All day I think thanks for this world,
for the rocks and the tips of the waves,
for the tupelos and the fading roses.
For the wind.
For You are forever
while I am like a single day that passes.
You are the heart of the cedars of Lebanon
and the fir called Douglas,
the bristlecone, and the willow.
6.
It's close to hopeless,
for what I want to say the red-bird
has said already, and better, in a thousand trees.
The white bear, lifting one enormous paw, has said it better.
You cannot cross one hummock or furrow but it is
His holy ground.
7.
I had such a longing for virtue, for company.
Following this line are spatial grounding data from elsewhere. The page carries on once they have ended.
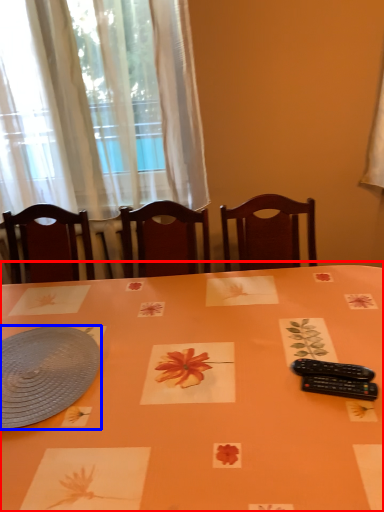
Question: Which object appears farthest to the camera in this image, table (highlighted by a red box) or platter (highlighted by a blue box)?

Choices:
 (A) table
 (B) platter

Answer: (B)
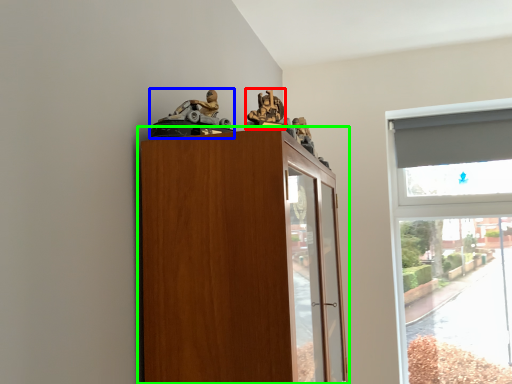
Question: Based on their relative distances, which object is nearer to toy (highlighted by a red box)? Choose from toy (highlighted by a blue box) and cupboard (highlighted by a green box).

Choices:
 (A) toy
 (B) cupboard

Answer: (A)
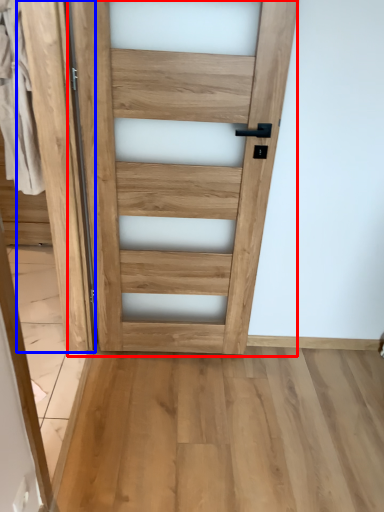
Question: Among these objects, which one is farthest to the camera, door (highlighted by a red box) or barn door (highlighted by a blue box)?

Choices:
 (A) door
 (B) barn door

Answer: (A)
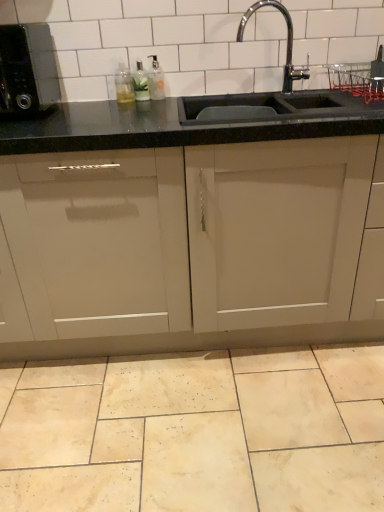
Question: In the image, is beige marble tile at lower center positioned in front of or behind matte beige cabinet at center?

Choices:
 (A) front
 (B) behind

Answer: (A)

Question: Is beige marble tile at lower center wider or thinner than matte beige cabinet at center?

Choices:
 (A) wide
 (B) thin

Answer: (A)

Question: Estimate the real-world distances between objects in this image. Which object is closer to the black matte microwave at left?

Choices:
 (A) black granite sink at upper center
 (B) matte beige cabinet at center
 (C) clear glass bottle at upper center, which is the first bottle from right to left
 (D) beige marble tile at lower center
 (E) translucent glass bottle at upper left, arranged as the second bottle when viewed from the left

Answer: (E)

Question: Which is farther from the black granite sink at upper center?

Choices:
 (A) translucent plastic bottle at upper left, the 3th bottle positioned from the right
 (B) black matte microwave at left
 (C) translucent glass bottle at upper left, arranged as the second bottle when viewed from the left
 (D) beige marble tile at lower center
 (E) matte beige cabinet at center

Answer: (D)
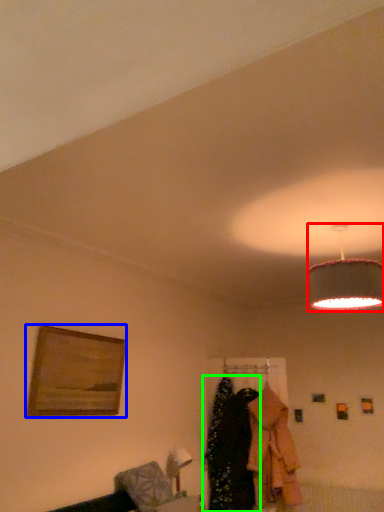
Question: Based on their relative distances, which object is nearer to lamp (highlighted by a red box)? Choose from picture frame (highlighted by a blue box) and clothing (highlighted by a green box).

Choices:
 (A) picture frame
 (B) clothing

Answer: (A)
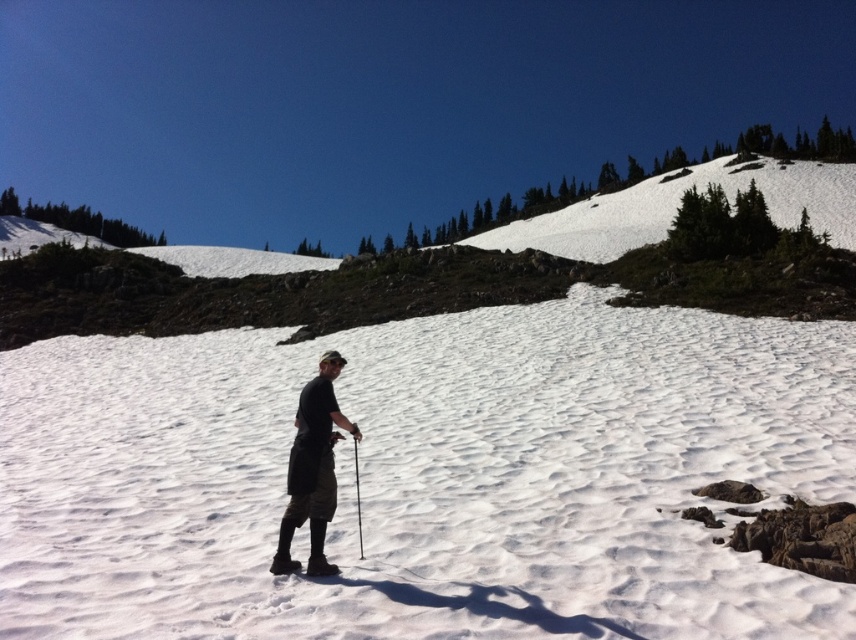
Who is shorter, dark gray fabric shorts at center or metallic silver ski pole at center?

With less height is metallic silver ski pole at center.

Is dark gray fabric shorts at center taller than metallic silver ski pole at center?

Indeed, dark gray fabric shorts at center has a greater height compared to metallic silver ski pole at center.

Between point (336, 566) and point (361, 534), which one is positioned in front?

Point (336, 566)

Where is `dark gray fabric shorts at center`? The width and height of the screenshot is (856, 640). dark gray fabric shorts at center is located at coordinates point(312,468).

Is white fluffy snow at center wider than metallic silver ski pole at center?

Correct, the width of white fluffy snow at center exceeds that of metallic silver ski pole at center.

Who is more distant from viewer, (169,368) or (355,509)?

The point (169,368) is more distant.

The image size is (856, 640). I want to click on white fluffy snow at center, so click(425, 477).

Who is more forward, (x=837, y=394) or (x=334, y=474)?

Point (x=334, y=474) is more forward.

The image size is (856, 640). What are the coordinates of `white fluffy snow at center` in the screenshot? It's located at (425, 477).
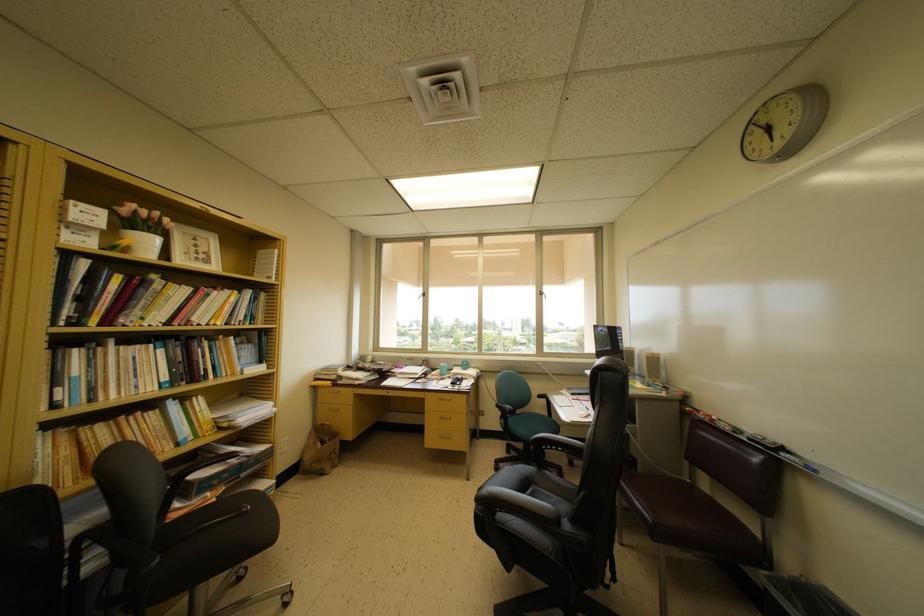
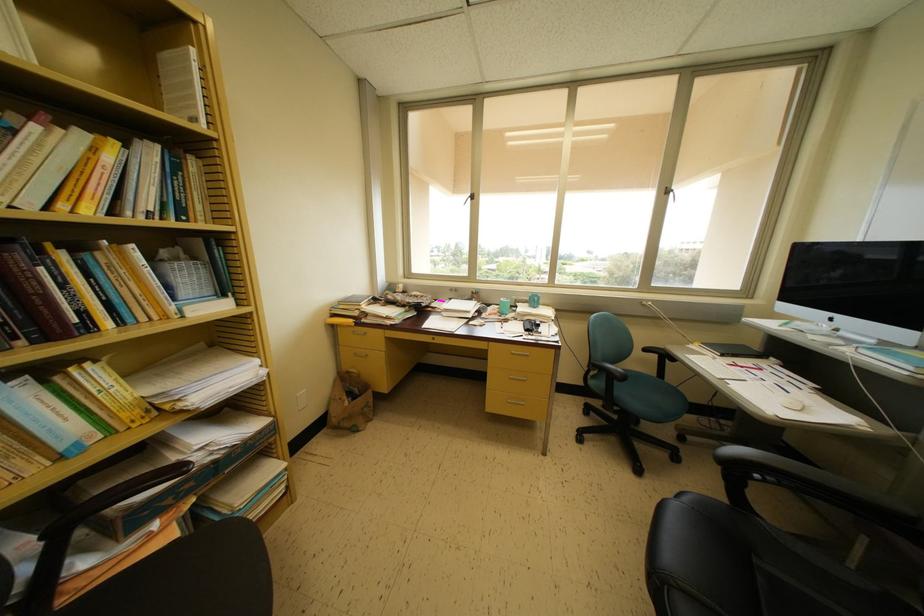
Where in the second image is the point corresponding to the point at 248,342 from the first image?

(181, 253)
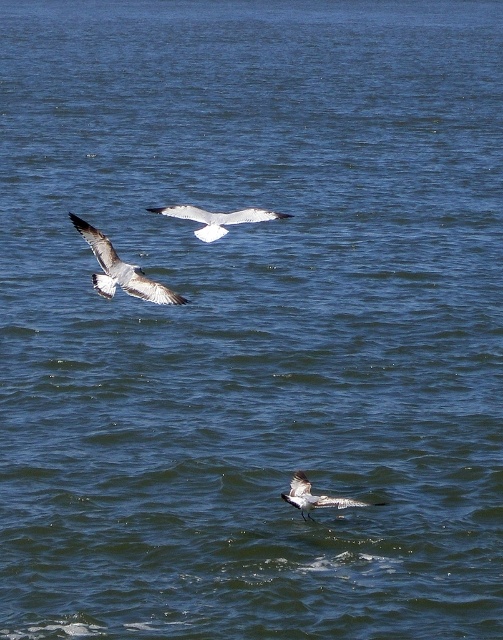
Is point (103, 284) closer to viewer compared to point (195, 230)?

Yes, it is in front of point (195, 230).

Is point (100, 292) positioned in front of point (275, 216)?

Yes, it is.

Locate an element on the screen. This screenshot has height=640, width=503. speckled feathered seagull at upper left is located at coordinates (121, 269).

Looking at this image, who is taller, speckled feathered seagull at upper left or speckled feathered bird at lower center?

speckled feathered seagull at upper left is taller.

Is point (118, 268) behind point (301, 484)?

Yes, point (118, 268) is farther from viewer.

This screenshot has height=640, width=503. In order to click on speckled feathered seagull at upper left in this screenshot , I will do `click(121, 269)`.

Between white matte bird at center and speckled feathered bird at lower center, which one has less height?

speckled feathered bird at lower center

At what (x,y) coordinates should I click in order to perform the action: click on white matte bird at center. Please return your answer as a coordinate pair (x, y). Looking at the image, I should click on (216, 218).

The image size is (503, 640). In order to click on white matte bird at center in this screenshot , I will do `click(216, 218)`.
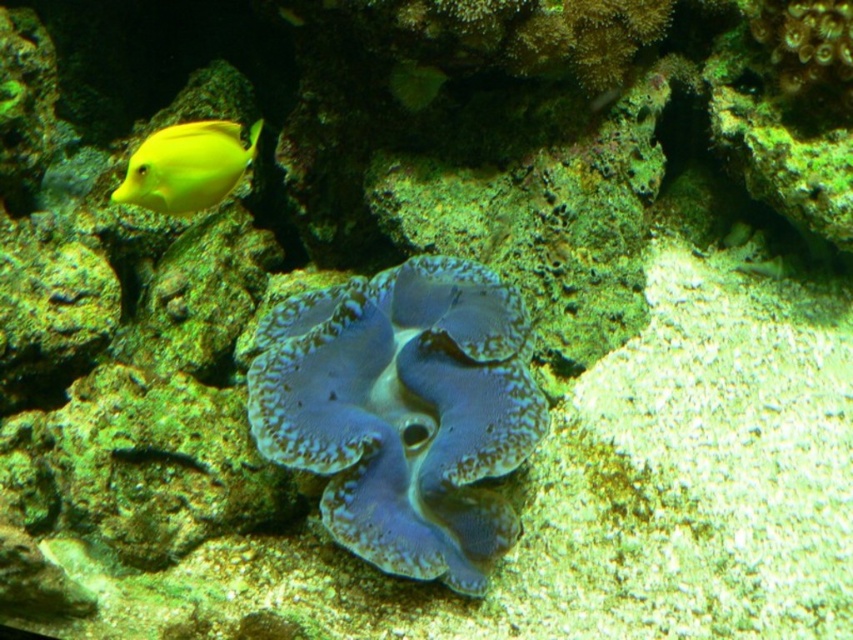
Question: Is blue textured clam at center closer to the viewer compared to yellow matte fish at upper left?

Choices:
 (A) yes
 (B) no

Answer: (A)

Question: Which object is closer to the camera taking this photo?

Choices:
 (A) yellow matte fish at upper left
 (B) blue textured clam at center

Answer: (B)

Question: Does blue textured clam at center have a lesser width compared to yellow matte fish at upper left?

Choices:
 (A) no
 (B) yes

Answer: (A)

Question: Is blue textured clam at center closer to the viewer compared to yellow matte fish at upper left?

Choices:
 (A) yes
 (B) no

Answer: (A)

Question: Which object appears farthest from the camera in this image?

Choices:
 (A) blue textured clam at center
 (B) yellow matte fish at upper left

Answer: (B)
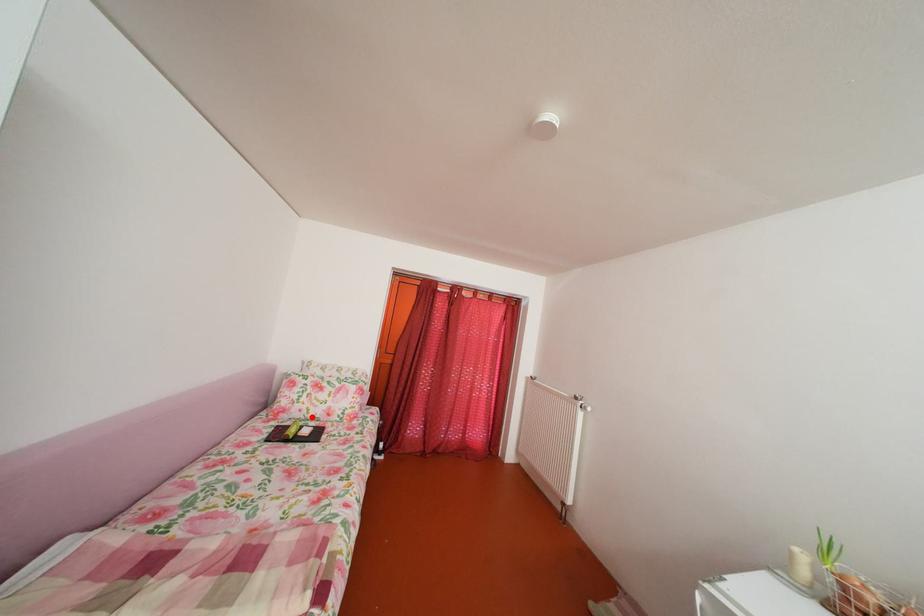
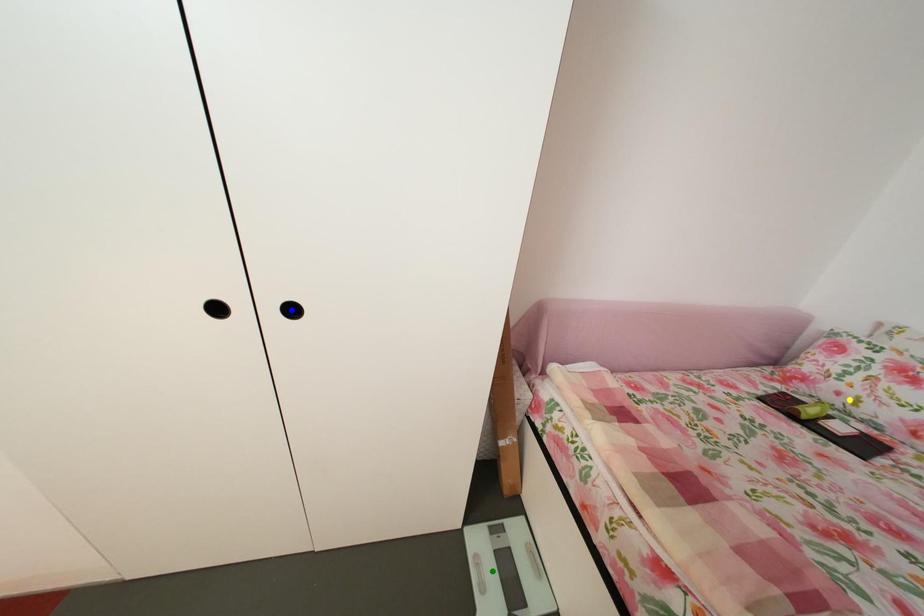
Question: I am providing you with two images of the same scene from different viewpoints. A red point is marked on the first image. You are given multiple points on the second image. Can you choose the point in image 2 that corresponds to the point in image 1?

Choices:
 (A) blue point
 (B) yellow point
 (C) green point

Answer: (B)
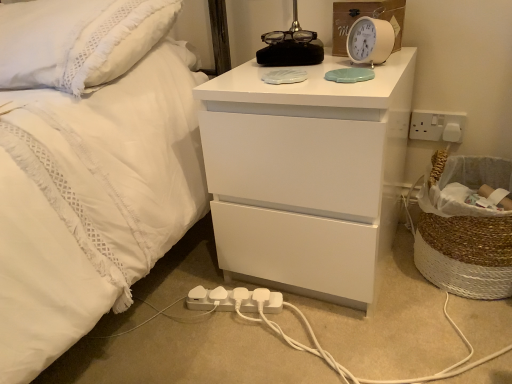
Question: Considering the positions of white plastic alarm clock at upper right and braided straw laundry basket at right in the image, is white plastic alarm clock at upper right bigger or smaller than braided straw laundry basket at right?

Choices:
 (A) big
 (B) small

Answer: (B)

Question: Do you think white plastic alarm clock at upper right is within braided straw laundry basket at right, or outside of it?

Choices:
 (A) inside
 (B) outside

Answer: (B)

Question: Which is nearer to the white plastic alarm clock at upper right?

Choices:
 (A) white plastic extension cord at lower center
 (B) braided straw laundry basket at right
 (C) white glossy chest of drawers at upper center
 (D) white plastic electric outlet at right
 (E) white textured pillow at upper left

Answer: (C)

Question: Considering the real-world distances, which object is farthest from the braided straw laundry basket at right?

Choices:
 (A) white textured pillow at upper left
 (B) white plastic alarm clock at upper right
 (C) white plastic extension cord at lower center
 (D) white plastic electric outlet at right
 (E) white glossy chest of drawers at upper center

Answer: (A)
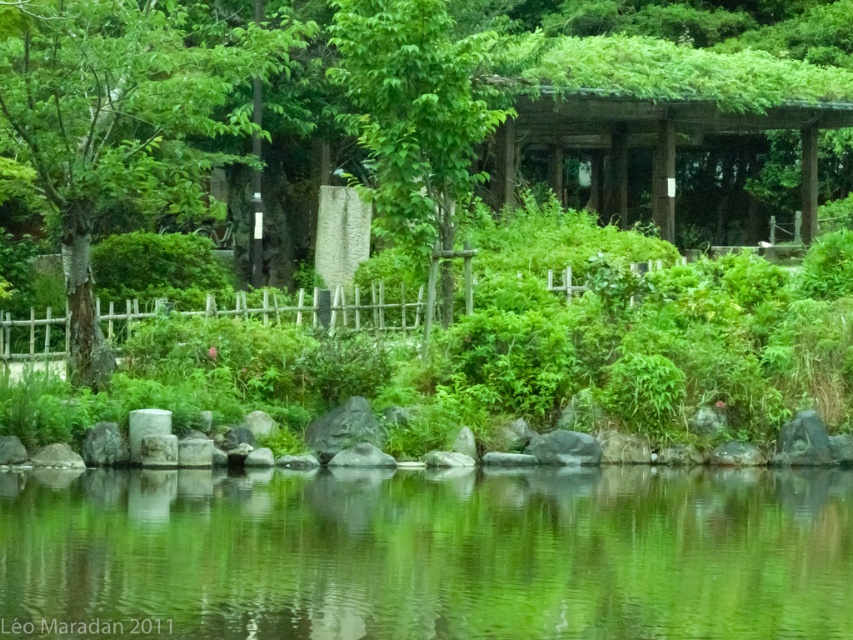
Does point (769, 77) come behind point (351, 32)?

Yes, point (769, 77) is behind point (351, 32).

Does green moss-covered gazebo at upper center appear over green leafy tree at center?

Yes, green moss-covered gazebo at upper center is above green leafy tree at center.

Locate an element on the screen. The width and height of the screenshot is (853, 640). green moss-covered gazebo at upper center is located at coordinates pos(648,100).

Where is `green moss-covered gazebo at upper center`? This screenshot has height=640, width=853. green moss-covered gazebo at upper center is located at coordinates (648, 100).

Which is below, green reflective water at center or green leafy bush at center?

green reflective water at center is below.

Who is positioned more to the right, green reflective water at center or green leafy bush at center?

From the viewer's perspective, green leafy bush at center appears more on the right side.

Locate an element on the screen. This screenshot has width=853, height=640. green reflective water at center is located at coordinates (430, 554).

Identify the location of green reflective water at center. The width and height of the screenshot is (853, 640). (430, 554).

Which is more to the right, green leafy bush at center or green leafy tree at left?

green leafy bush at center is more to the right.

Which is above, green leafy bush at center or green leafy tree at left?

green leafy tree at left is higher up.

Between point (606, 362) and point (228, 154), which one is positioned in front?

Point (606, 362) is more forward.

Where is `green leafy bush at center`? green leafy bush at center is located at coordinates (508, 346).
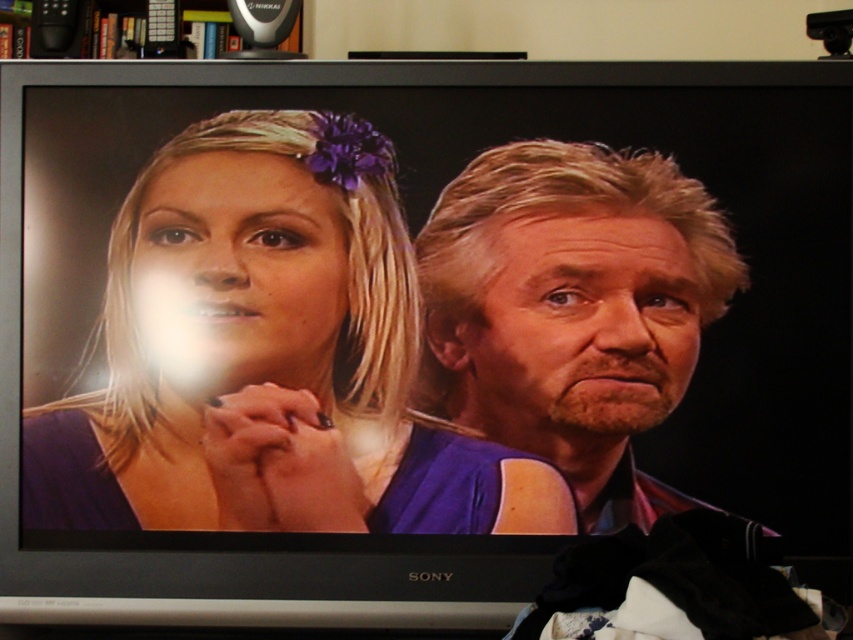
You are an interior designer assessing the TV screen layout. The TV shows a woman with a purple matte hair clip at center and a wooden bookshelf at upper center. Which object on the TV screen appears larger in height?

The purple matte hair clip at center appears taller than the wooden bookshelf at upper center on the TV screen.

You are an interior designer assessing the layout of a living room. You notice the blonde hair at right and the wooden bookshelf at upper center. Based on their widths, which object would you consider to be more compact in size?

The blonde hair at right has a lesser width compared to the wooden bookshelf at upper center, so it is more compact in size.

You are a graphic designer working on a project that requires precise placement of elements. You need to position a new icon exactly 0.1 units to the right of the purple matte hair clip at center. What are the coordinates where you should place the new icon?

The purple matte hair clip at center is located at point (270, 356). To place the new icon 0.1 units to the right, add 0.1 to the x coordinate, resulting in coordinates (270, 420).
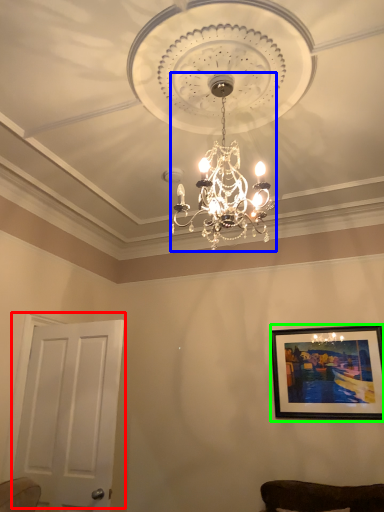
Question: Which is farther away from door (highlighted by a red box)? lamp (highlighted by a blue box) or picture frame (highlighted by a green box)?

Choices:
 (A) lamp
 (B) picture frame

Answer: (B)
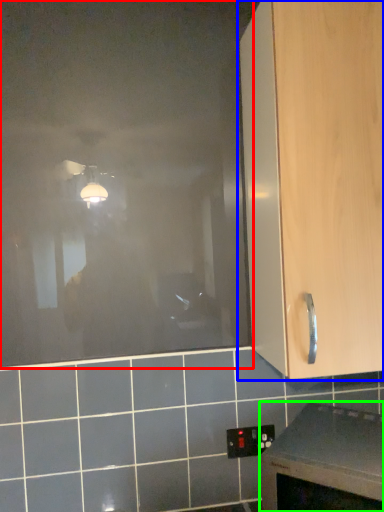
Question: Estimate the real-world distances between objects in this image. Which object is closer to glass door (highlighted by a red box), cabinetry (highlighted by a blue box) or countertop (highlighted by a green box)?

Choices:
 (A) cabinetry
 (B) countertop

Answer: (A)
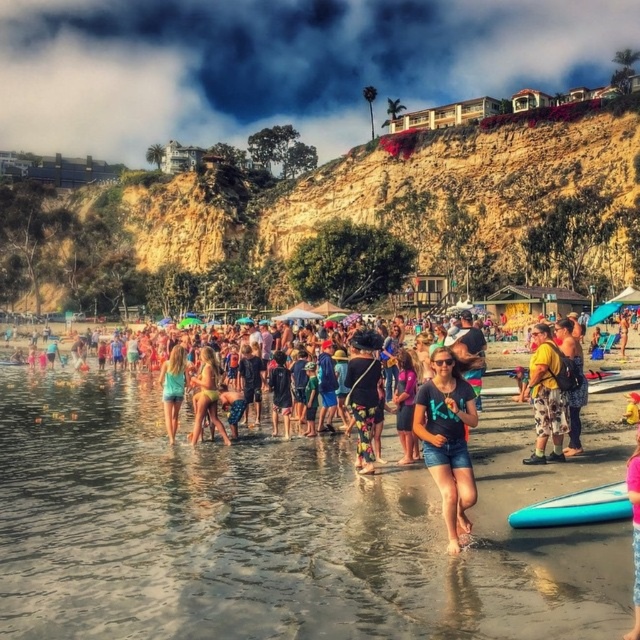
Does point (417, 426) come farther from viewer compared to point (173, 412)?

No, it is in front of (173, 412).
I wanted Christ to be as close as the cross I wear.
I wanted to read and serve, to touch the altar linen.
Instead I went back to the woods where not a single tree turns its face away.
Instead I prayed, oh Lord, let me be something
useful and unpretentious.
Even the chimney swift sings.
Even the cobblestones have a task to do,
and do it well.
Lord, let me be a flower, even a tare; or a sparrow.
Or the smallest bright stone in a ring worn by someone brave and kind,
whose name I will never know.
Lord, when I sleep I feel you near.
When I wake, and you are already
wiping the stars away,
I rise quickly, hoping to be like your wild child
the rose, the honey-maker the honey-vine;
a bird shouting its joy as it floats
through the gift you have given us: another day.